Vestibulares

Ações afirmativas garantem acesso de povos originários ao ensino superior no Brasil

Por Maria Júlia Gomes Silva

15/05/2026 14:03

Destaque
Foto: Indígenas estudantes da UFSB, 2026. Disponível em: https://ufsb.edu.br/ultimas-noticias/2298-ufsb-e-a-universidade-baiana-com-maior-percentual-de-estudantes-indigenas Acesso em: 07/05/26.

Políticas públicas ampliam presença indígena nas universidades por meio de cotas, vestibulares específicos e programas de permanência


 


Nos últimos anos, o acesso de povos originários ao ensino superior brasileiro tem sido ampliado por meio de ações afirmativas implementadas pelo Governo Federal. Essas políticas buscam corrigir desigualdades históricas e garantir maior representatividade indígena nas universidades.

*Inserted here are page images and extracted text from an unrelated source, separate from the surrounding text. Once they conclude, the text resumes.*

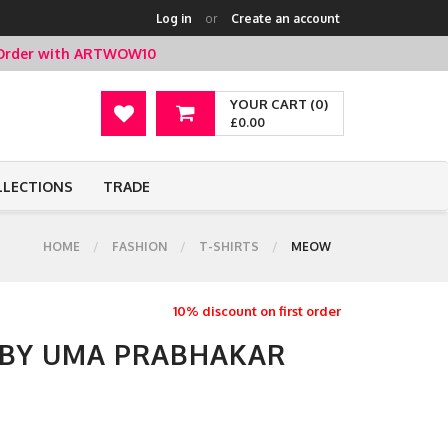
Log in
or
Create an account
t Order with ARTWOW10
YOUR CART (0)
£0.00
LLECTIONS
TRADE
HOME
FASHION
T-SHIRTS
MEOW
10% discount on first order
 BY UMA PRABHAKAR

A principal base legal dessas iniciativas é a Lei nº 12.711/2012, conhecida como Lei de Cotas. A legislação determina que, no mínimo, 50% das vagas em universidades federais e institutos federais sejam destinadas a estudantes que cursaram integralmente o ensino médio em escolas públicas. Dentro desse percentual, há subdivisões que consideram critérios de renda e raça/etnia, incluindo pretos, pardos e indígenas (PPI).


Segundo dados do Instituto Brasileiro de Geografia e Estatística (IBGE), a proporção de vagas destinadas a esses grupos deve respeitar a composição populacional de cada estado. Isso significa que unidades federativas com maior presença indígena tendem a oferecer mais vagas reservadas para esse público.

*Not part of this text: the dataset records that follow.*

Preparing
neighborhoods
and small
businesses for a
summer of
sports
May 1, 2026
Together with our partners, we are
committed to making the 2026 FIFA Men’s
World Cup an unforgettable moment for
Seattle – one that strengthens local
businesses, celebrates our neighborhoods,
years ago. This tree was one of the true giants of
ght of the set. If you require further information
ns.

Embora o Exame Nacional do Ensino Médio (Enem) seja amplamente utilizado como porta de entrada para o ensino superior, ele não possui cotas próprias. As ações afirmativas se aplicam no momento da seleção, principalmente por meio do Sistema de Seleção Unificada (SiSU), onde o candidato opta por concorrer nas modalidades de ampla concorrência ou cotas.


Além do sistema de cotas, diversas universidades públicas adotam processos seletivos específicos para indígenas, conhecidos como vestibulares indígenas. Esses processos costumam oferecer vagas exclusivas ou suplementares, ou seja, que não reduzem as vagas da ampla concorrência e podem apresentar formatos diferenciados de avaliação, considerando aspectos culturais e linguísticos dos candidatos.


Instituições como a Universidade de Brasília (UnB), a Universidade Federal de Minas Gerais (UFMG) e a Universidade Federal de São Carlos (UFSCar) são exemplos de universidades que possuem programas específicos voltados a estudantes indígenas. Em muitos casos, esses processos são realizados em parceria com organizações indígenas e órgãos governamentais.


Outro ponto importante das ações afirmativas é a política de permanência estudantil. Além de garantir o acesso, universidades oferecem auxílios financeiros, moradia estudantil, alimentação e apoio pedagógico, visando reduzir a evasão e assegurar que os estudantes consigam concluir seus cursos.


Especialistas destacam que essas políticas são fundamentais para promover equidade no sistema educacional brasileiro. Historicamente marginalizados, os povos indígenas enfrentam desafios como acesso limitado à educação básica de qualidade, barreiras linguísticas e desigualdades socioeconômicas.


Apesar dos avanços, o tema ainda gera debates na sociedade, especialmente sobre critérios de acesso e formas de comprovação de pertencimento étnico. Ainda assim, estudos indicam que as ações afirmativas têm contribuído significativamente para a diversificação do ambiente universitário e para a inclusão social.